But some Cuban activists in the United States, including those who oppose the embargo, were quick to challenge that narrative.
“There’s no food, there’s no medicine, there’s nothing, and this isn’t a product of the American embargo, which I do not support,” said Ramón Saúl Sánchez, president of the Movimiento Democracia advocacy group in Miami. He noted that the embargo does allow Cuba to buy food from the United States, though restrictions on financing present significant barriers to the amount.
Cuba’s fragile economy has been battered by American sanctions, but also by financial mismanagement and a severe drop in tourism because of the pandemic, depriving it of a vital source of the foreign currency that it depends on for a wide array of the island’s needs. The government has also had to contend with the economic collapse of its closest regional ally, Venezuela.

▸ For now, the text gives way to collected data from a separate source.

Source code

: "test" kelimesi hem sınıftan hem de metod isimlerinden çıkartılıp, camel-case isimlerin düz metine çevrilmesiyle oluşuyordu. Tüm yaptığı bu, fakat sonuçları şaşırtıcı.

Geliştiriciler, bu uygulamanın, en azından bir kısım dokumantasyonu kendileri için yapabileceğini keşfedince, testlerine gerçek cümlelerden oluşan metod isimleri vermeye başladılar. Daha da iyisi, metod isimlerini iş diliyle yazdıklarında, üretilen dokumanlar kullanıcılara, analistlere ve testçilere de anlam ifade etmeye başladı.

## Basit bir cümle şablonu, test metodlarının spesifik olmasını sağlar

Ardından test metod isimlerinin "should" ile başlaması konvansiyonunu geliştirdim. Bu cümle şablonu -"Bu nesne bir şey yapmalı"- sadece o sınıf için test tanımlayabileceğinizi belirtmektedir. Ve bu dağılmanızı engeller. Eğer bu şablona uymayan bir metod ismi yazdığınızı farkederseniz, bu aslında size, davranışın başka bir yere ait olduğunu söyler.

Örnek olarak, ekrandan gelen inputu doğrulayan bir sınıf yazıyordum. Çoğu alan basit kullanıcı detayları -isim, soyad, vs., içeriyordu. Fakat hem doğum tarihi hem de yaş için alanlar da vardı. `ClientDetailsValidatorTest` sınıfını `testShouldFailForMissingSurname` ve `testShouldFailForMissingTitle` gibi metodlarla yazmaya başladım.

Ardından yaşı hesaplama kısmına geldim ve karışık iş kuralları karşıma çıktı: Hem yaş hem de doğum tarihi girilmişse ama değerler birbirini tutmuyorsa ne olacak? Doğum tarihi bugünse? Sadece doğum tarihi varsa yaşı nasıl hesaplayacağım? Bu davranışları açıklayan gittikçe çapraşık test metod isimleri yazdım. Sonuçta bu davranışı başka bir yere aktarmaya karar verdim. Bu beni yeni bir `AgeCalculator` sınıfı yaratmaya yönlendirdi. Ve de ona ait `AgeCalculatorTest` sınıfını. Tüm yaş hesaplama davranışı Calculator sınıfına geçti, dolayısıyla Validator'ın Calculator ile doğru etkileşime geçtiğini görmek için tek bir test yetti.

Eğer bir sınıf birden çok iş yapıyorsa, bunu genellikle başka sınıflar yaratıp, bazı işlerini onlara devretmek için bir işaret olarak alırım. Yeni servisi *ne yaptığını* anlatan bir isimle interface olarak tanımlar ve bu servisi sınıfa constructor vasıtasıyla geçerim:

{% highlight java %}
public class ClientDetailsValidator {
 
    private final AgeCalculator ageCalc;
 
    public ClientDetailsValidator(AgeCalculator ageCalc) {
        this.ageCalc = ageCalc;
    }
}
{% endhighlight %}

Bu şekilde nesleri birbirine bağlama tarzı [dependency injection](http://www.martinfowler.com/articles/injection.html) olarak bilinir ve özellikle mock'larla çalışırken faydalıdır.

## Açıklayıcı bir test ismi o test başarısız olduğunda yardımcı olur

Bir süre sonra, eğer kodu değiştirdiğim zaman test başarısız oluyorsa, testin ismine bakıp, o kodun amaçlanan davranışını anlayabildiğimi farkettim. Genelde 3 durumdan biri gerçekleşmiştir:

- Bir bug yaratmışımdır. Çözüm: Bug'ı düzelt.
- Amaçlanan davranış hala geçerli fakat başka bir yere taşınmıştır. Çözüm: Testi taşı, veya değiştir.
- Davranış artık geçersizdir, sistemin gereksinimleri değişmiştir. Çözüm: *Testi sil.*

“Do you know what it’s like not to be able to buy my child food from the store?” said Odalis, a 43-year-old homemaker in Havana, who asked that her last name be withheld for fear of reprisals by the government. “People are fed up with the abuse of power. We are desperate.”

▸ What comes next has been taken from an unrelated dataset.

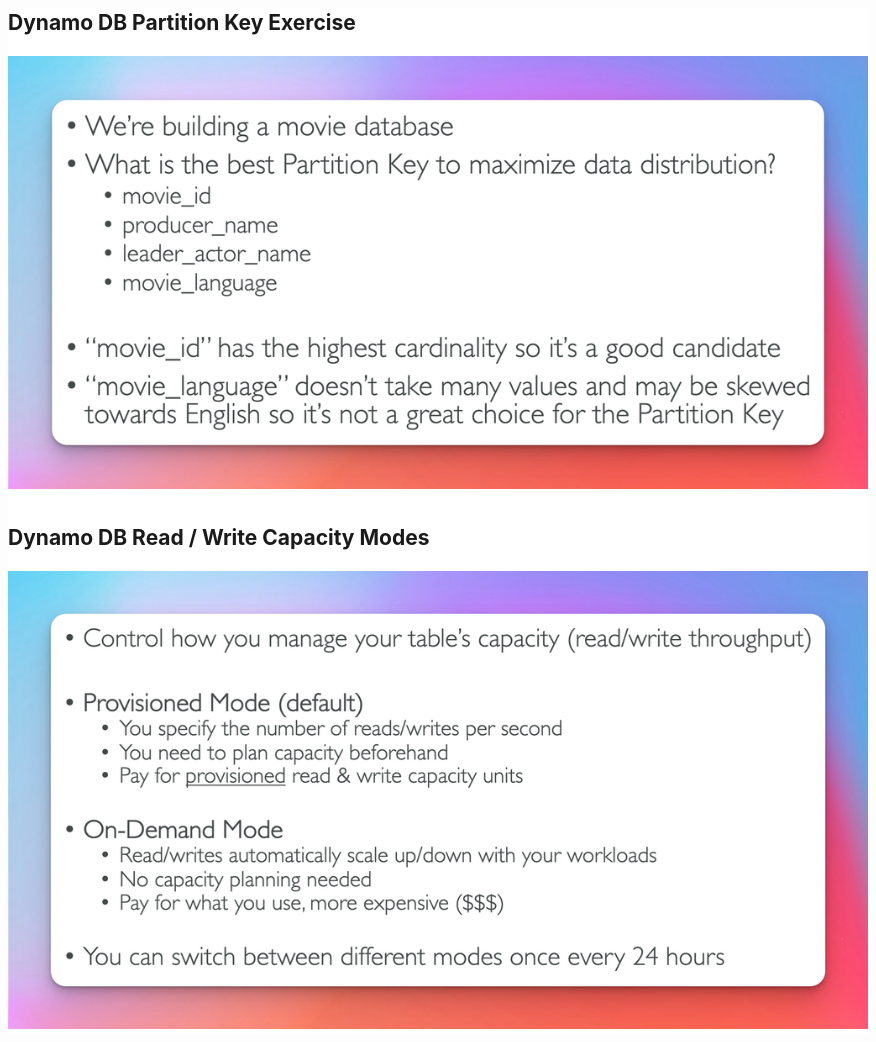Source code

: ## Dynamo DB Partition Key Exercise

![](./images/dynamoDB-pk-exercise.png)

## Dynamo DB Read / Write Capacity Modes

![](./images/dynamoDB-read-write-capacity.png)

In the first five months of this year, the number of international travelers to Cuba fell nearly 90 percent compared with the same period in 2020, according to the Cuban national statistics agency. The price of goods has also soared, with inflation skyrocketing some 500 percent and still increasing, according to Pavel Vidal Alejandro, a former Cuban central bank economist who is now an economics professor at Pontificia Universidad Javeriana in Colombia.
“The situation is very, very serious,” said Mr. Vidal, noting that official numbers for inflation are not available. “High inflation is something that always causes a lot of social unrest.”
Cuba suffered excruciating hardships after the collapse of the Soviet Union, the island’s powerful backer, ultimately forcing it to open up its economy to tourists and, ever so slowly, to some private business and property ownership.